Three lawyers challenged the $50 all North Carolina lawyers must pay to support the state's public campaign financing program, arguing that the fee is an "elections tax" that could help appellate court candidates whom they might oppose.
The N.C. Institute for Constitutional Law sued Wednesday in Wake County Superior Court on behalf of three Charlotte-area public defenders. Catherine El-Khouri, Laura Oberbauer and Anthony Purcell paid the annual judicial surcharge this year under protest when they were threatened by the N.C. State Bar with having their law licenses suspended.
The lawyers argue that the payment is an unconstitutional tax that treats lawyers unfairly and violates their constitutional right to free speech. The money goes into a special fund, which is distributed to Court of Appeals and Supreme Court candidates who participate in the voluntary public financing program.

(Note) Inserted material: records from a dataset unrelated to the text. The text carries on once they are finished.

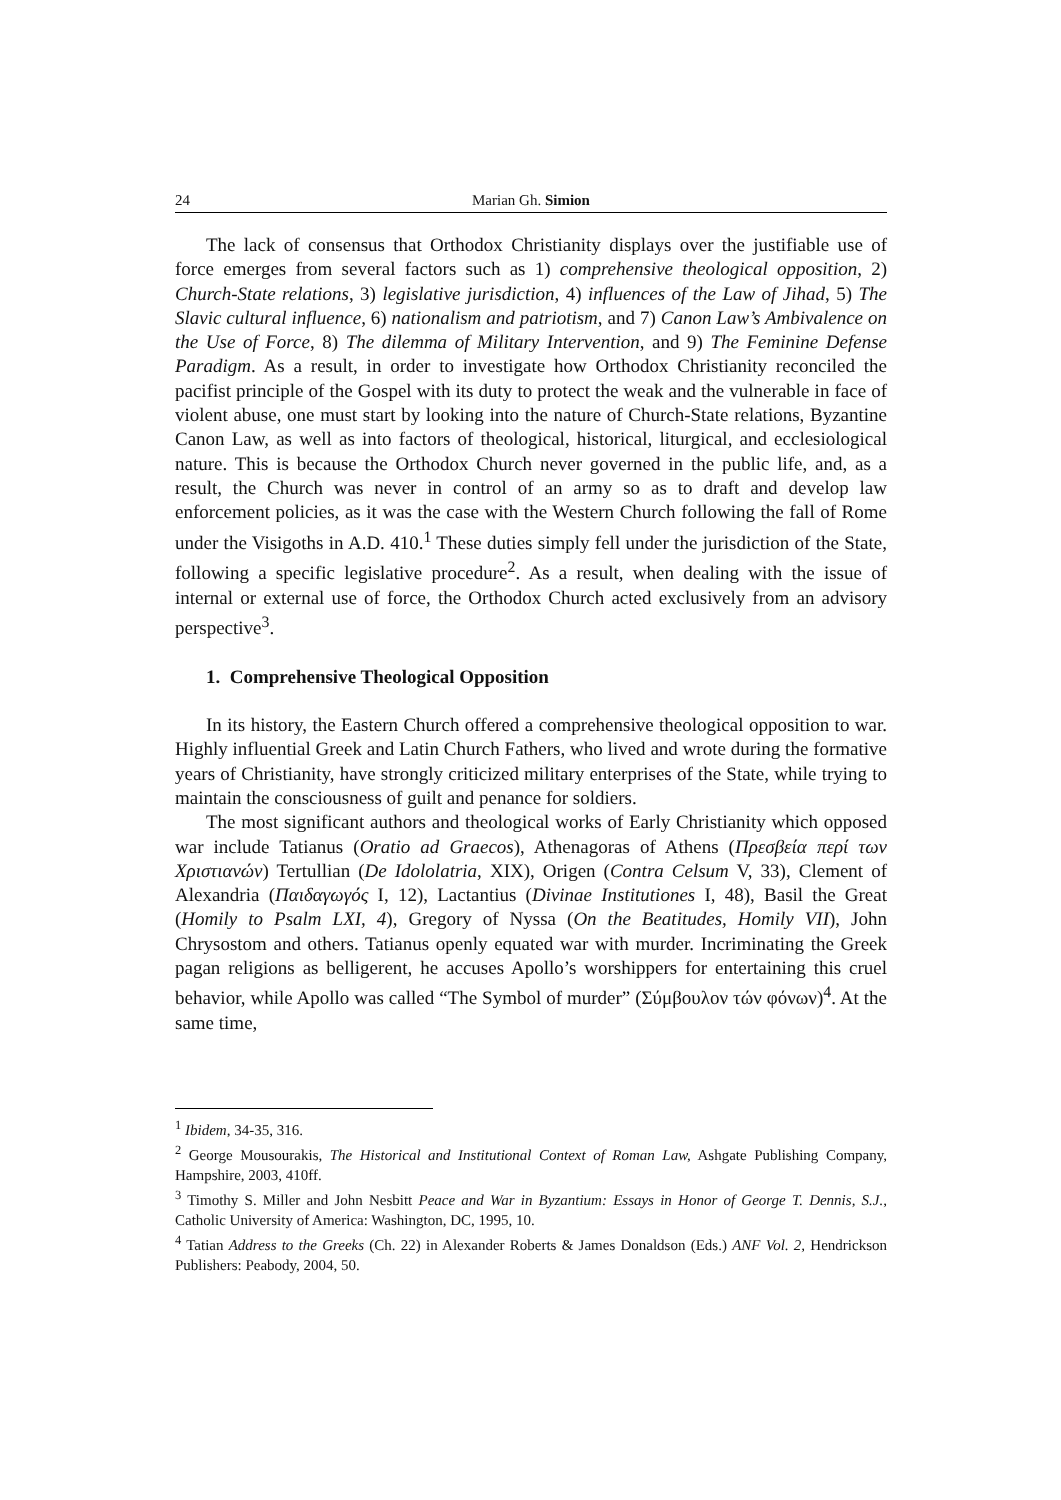24 Marian Gh. Simion
The lack of consensus that Orthodox Christianity displays over the justifiable use of force emerges from several factors such as 1) comprehensive theological opposition, 2) Church-State relations, 3) legislative jurisdiction, 4) influences of the Law of Jihad, 5) The Slavic cultural influence, 6) nationalism and patriotism, and 7) Canon Law’s Ambivalence on the Use of Force, 8) The dilemma of Military Intervention, and 9) The Feminine Defense Paradigm. As a result, in order to investigate how Orthodox Christianity reconciled the pacifist principle of the Gospel with its duty to protect the weak and the vulnerable in face of violent abuse, one must start by looking into the nature of Church-State relations, Byzantine Canon Law, as well as into factors of theological, historical, liturgical, and ecclesiological nature. This is because the Orthodox Church never governed in the public life, and, as a result, the Church was never in control of an army so as to draft and develop law enforcement policies, as it was the case with the Western Church following the fall of Rome under the Visigoths in A.D. 410.<sup>1</sup> These duties simply fell under the jurisdiction of the State, following a specific legislative procedure<sup>2</sup>. As a result, when dealing with the issue of internal or external use of force, the Orthodox Church acted exclusively from an advisory perspective<sup>3</sup>.
1. Comprehensive Theological Opposition
In its history, the Eastern Church offered a comprehensive theological opposition to war. Highly influential Greek and Latin Church Fathers, who lived and wrote during the formative years of Christianity, have strongly criticized military enterprises of the State, while trying to maintain the consciousness of guilt and penance for soldiers.
The most significant authors and theological works of Early Christianity which opposed war include Tatianus (Oratio ad Graecos), Athenagoras of Athens (Πρεσβεία περί των Χριστιανών) Tertullian (De Idololatria, XIX), Origen (Contra Celsum V, 33), Clement of Alexandria (Παιδαγωγός I, 12), Lactantius (Divinae Institutiones I, 48), Basil the Great (Homily to Psalm LXI, 4), Gregory of Nyssa (On the Beatitudes, Homily VII), John Chrysostom and others. Tatianus openly equated war with murder. Incriminating the Greek pagan religions as belligerent, he accuses Apollo’s worshippers for entertaining this cruel behavior, while Apollo was called “The Symbol of murder” (Σύμβουλον τών φόνων)<sup>4</sup>. At the same time,
<sup>1</sup> Ibidem, 34-35, 316.
<sup>2</sup> George Mousourakis, The Historical and Institutional Context of Roman Law, Ashgate Publishing Company, Hampshire, 2003, 410ff.
<sup>3</sup> Timothy S. Miller and John Nesbitt Peace and War in Byzantium: Essays in Honor of George T. Dennis, S.J., Catholic University of America: Washington, DC, 1995, 10.
<sup>4</sup> Tatian Address to the Greeks (Ch. 22) in Alexander Roberts & James Donaldson (Eds.) ANF Vol. 2, Hendrickson Publishers: Peabody, 2004, 50.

The lawyers, "against their will, are forced to support candidates with whom they do or may ideologically disagree in that they are required to make a contribution," the lawsuit says. "Consequently, the judicial surcharge ... compels political speech."

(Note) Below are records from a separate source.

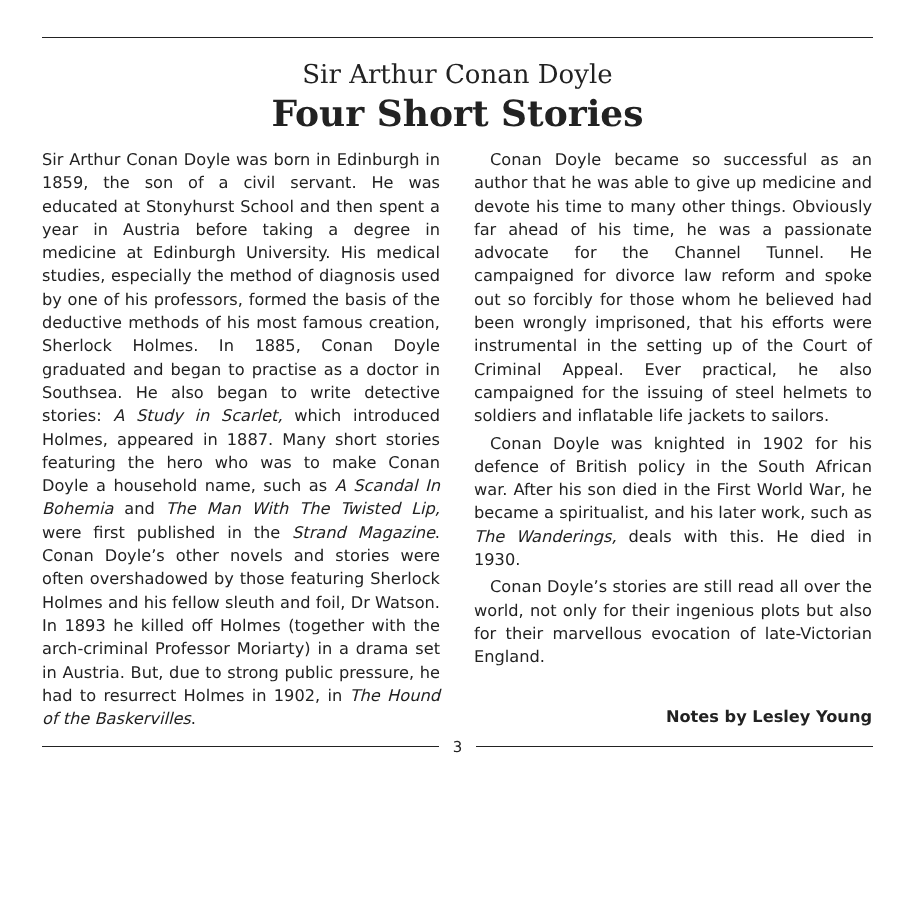Sir Arthur Conan Doyle
Four Short Stories
Sir Arthur Conan Doyle was born in Edinburgh in 1859, the son of a civil servant. He was educated at Stonyhurst School and then spent a year in Austria before taking a degree in medicine at Edinburgh University. His medical studies, especially the method of diagnosis used by one of his professors, formed the basis of the deductive methods of his most famous creation, Sherlock Holmes. In 1885, Conan Doyle graduated and began to practise as a doctor in Southsea. He also began to write detective stories: A Study in Scarlet, which introduced Holmes, appeared in 1887. Many short stories featuring the hero who was to make Conan Doyle a household name, such as A Scandal In Bohemia and The Man With The Twisted Lip, were first published in the Strand Magazine. Conan Doyle’s other novels and stories were often overshadowed by those featuring Sherlock Holmes and his fellow sleuth and foil, Dr Watson. In 1893 he killed off Holmes (together with the arch-criminal Professor Moriarty) in a drama set in Austria. But, due to strong public pressure, he had to resurrect Holmes in 1902, in The Hound of the Baskervilles.
Conan Doyle became so successful as an author that he was able to give up medicine and devote his time to many other things. Obviously far ahead of his time, he was a passionate advocate for the Channel Tunnel. He campaigned for divorce law reform and spoke out so forcibly for those whom he believed had been wrongly imprisoned, that his efforts were instrumental in the setting up of the Court of Criminal Appeal. Ever practical, he also campaigned for the issuing of steel helmets to soldiers and inflatable life jackets to sailors.
Conan Doyle was knighted in 1902 for his defence of British policy in the South African war. After his son died in the First World War, he became a spiritualist, and his later work, such as The Wanderings, deals with this. He died in 1930.
Conan Doyle’s stories are still read all over the world, not only for their ingenious plots but also for their marvellous evocation of late-Victorian England.
Notes by Lesley Young
3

Tom Lunsford, secretary of the N.C. State Bar, declined to comment on the lawsuit. The state Attorney General's Office, which would represent the state in the case, didn't immediately reply to a request for a response.

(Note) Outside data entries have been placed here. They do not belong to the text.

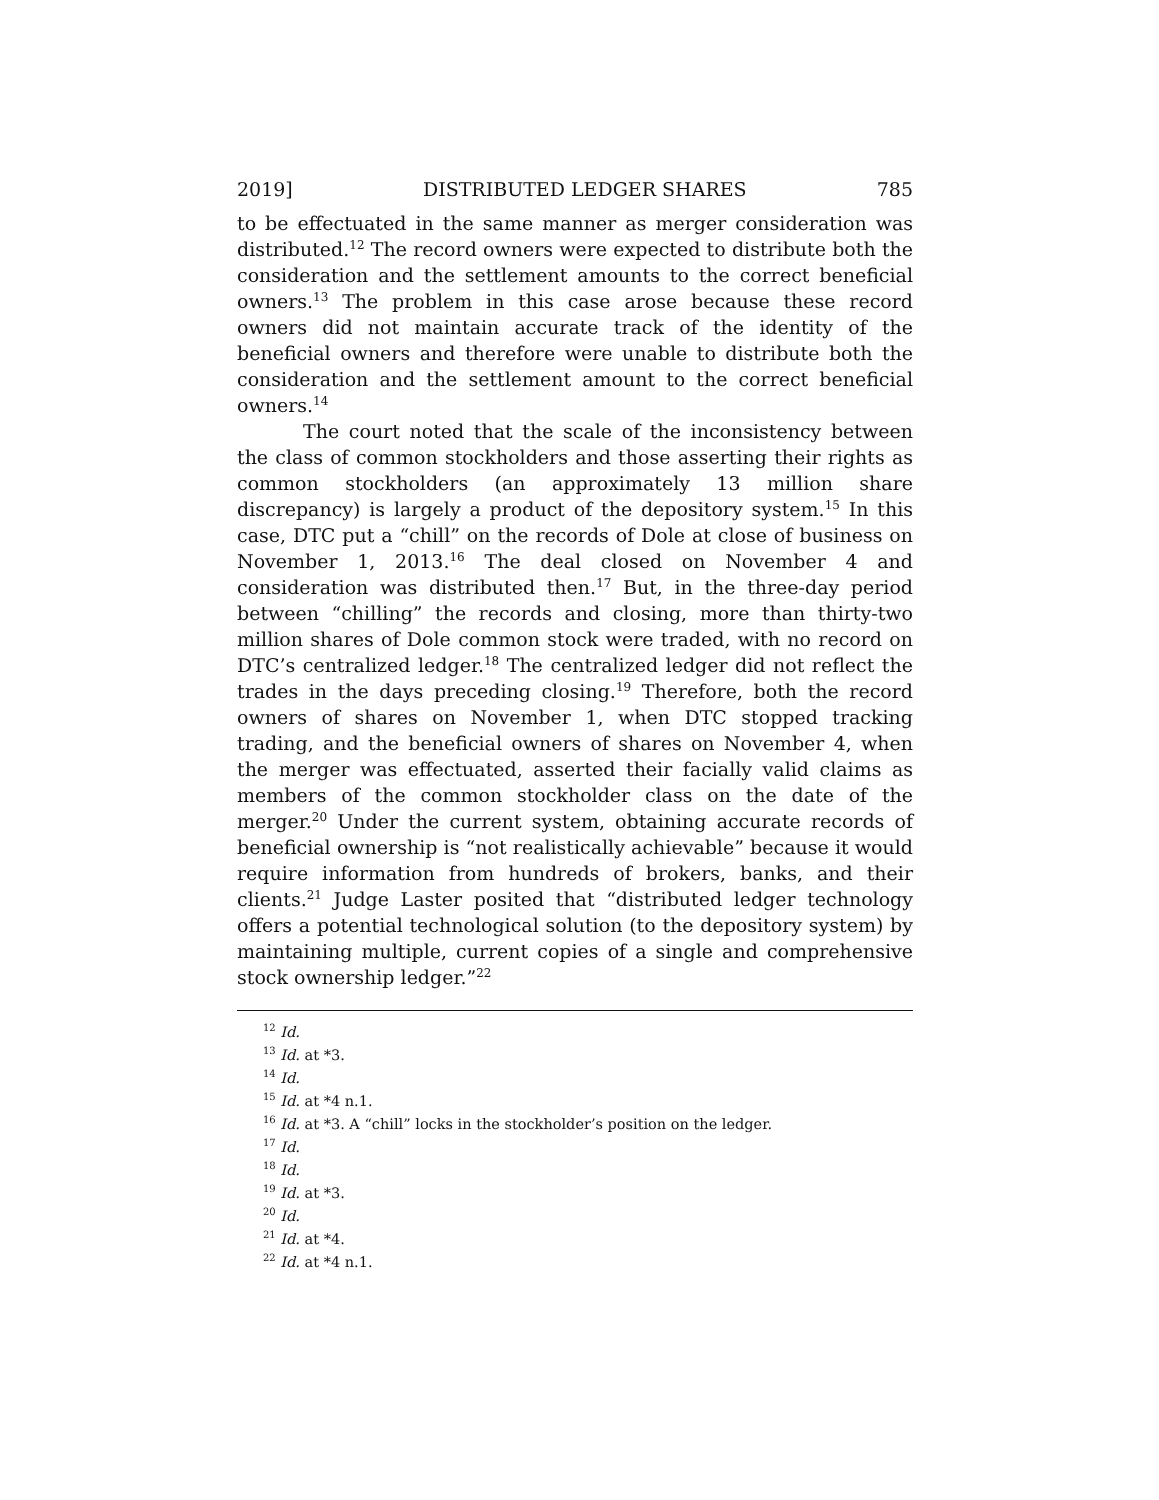2019] DISTRIBUTED LEDGER SHARES 785
to be effectuated in the same manner as merger consideration was distributed.<sup>12</sup> The record owners were expected to distribute both the consideration and the settlement amounts to the correct beneficial owners.<sup>13</sup> The problem in this case arose because these record owners did not maintain accurate track of the identity of the beneficial owners and therefore were unable to distribute both the consideration and the settlement amount to the correct beneficial owners.<sup>14</sup>
The court noted that the scale of the inconsistency between the class of common stockholders and those asserting their rights as common stockholders (an approximately 13 million share discrepancy) is largely a product of the depository system.<sup>15</sup> In this case, DTC put a “chill” on the records of Dole at close of business on November 1, 2013.<sup>16</sup> The deal closed on November 4 and consideration was distributed then.<sup>17</sup> But, in the three-day period between “chilling” the records and closing, more than thirty-two million shares of Dole common stock were traded, with no record on DTC’s centralized ledger.<sup>18</sup> The centralized ledger did not reflect the trades in the days preceding closing.<sup>19</sup> Therefore, both the record owners of shares on November 1, when DTC stopped tracking trading, and the beneficial owners of shares on November 4, when the merger was effectuated, asserted their facially valid claims as members of the common stockholder class on the date of the merger.<sup>20</sup> Under the current system, obtaining accurate records of beneficial ownership is “not realistically achievable” because it would require information from hundreds of brokers, banks, and their clients.<sup>21</sup> Judge Laster posited that “distributed ledger technology offers a potential technological solution (to the depository system) by maintaining multiple, current copies of a single and comprehensive stock ownership ledger.”<sup>22</sup>
<sup>12</sup> Id.
<sup>13</sup> Id. at *3.
<sup>14</sup> Id.
<sup>15</sup> Id. at *4 n.1.
<sup>16</sup> Id. at *3. A “chill” locks in the stockholder’s position on the ledger.
<sup>17</sup> Id.
<sup>18</sup> Id.
<sup>19</sup> Id. at *3.
<sup>20</sup> Id.
<sup>21</sup> Id. at *4.
<sup>22</sup> Id. at *4 n.1.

A federal judge in Raleigh dismissed a lawsuit challenging the public financing program and the $50 surcharge in March but said the question over the fee was a matter for state courts.
"The tax singles out attorneys in an arbitrary fashion and also delegates tax authority from the General Assembly to the State Bar," said Jeanette Doran, who is representing the lawyers for the conservative-leaning institute. The lawyers want a judge to declare the surcharge unconstitutional and refund their payments.
'A unique role'
A group that championed passage of the 2002 public financing program defended the fee requirement and argued the payments don't mean a lawyer supports a particular candidate.
"Attorneys occupy a unique role in our judicial system," said Damon Circosta, acting executive director for the N.C. Center for Voter Education. "The only people who can become judges are attorneys."
The lawsuit doesn't challenge the public financing program, in which candidates who agree to strict fundraising restrictions leading up to the primary receive public money to run their general election campaigns.
Election reformers say the program removes the perception that lawyers who give directly to an appeals court campaign could get preferential treatment from the bench.
Eight of 12 candidates for four Supreme Court and two Court of Appeals races qualified to receive public money for the 2006 races. Court of Appeals candidates received about $144,000, and Supreme Court chief justice hopefuls about $217,000.
It was optional for lawyers to pay the $50 when the program began, but the General Assembly required it of the 22,300 lawyers admitted to the bar when not enough lawyers donated. The fund also receives money through a checkoff on individual tax returns.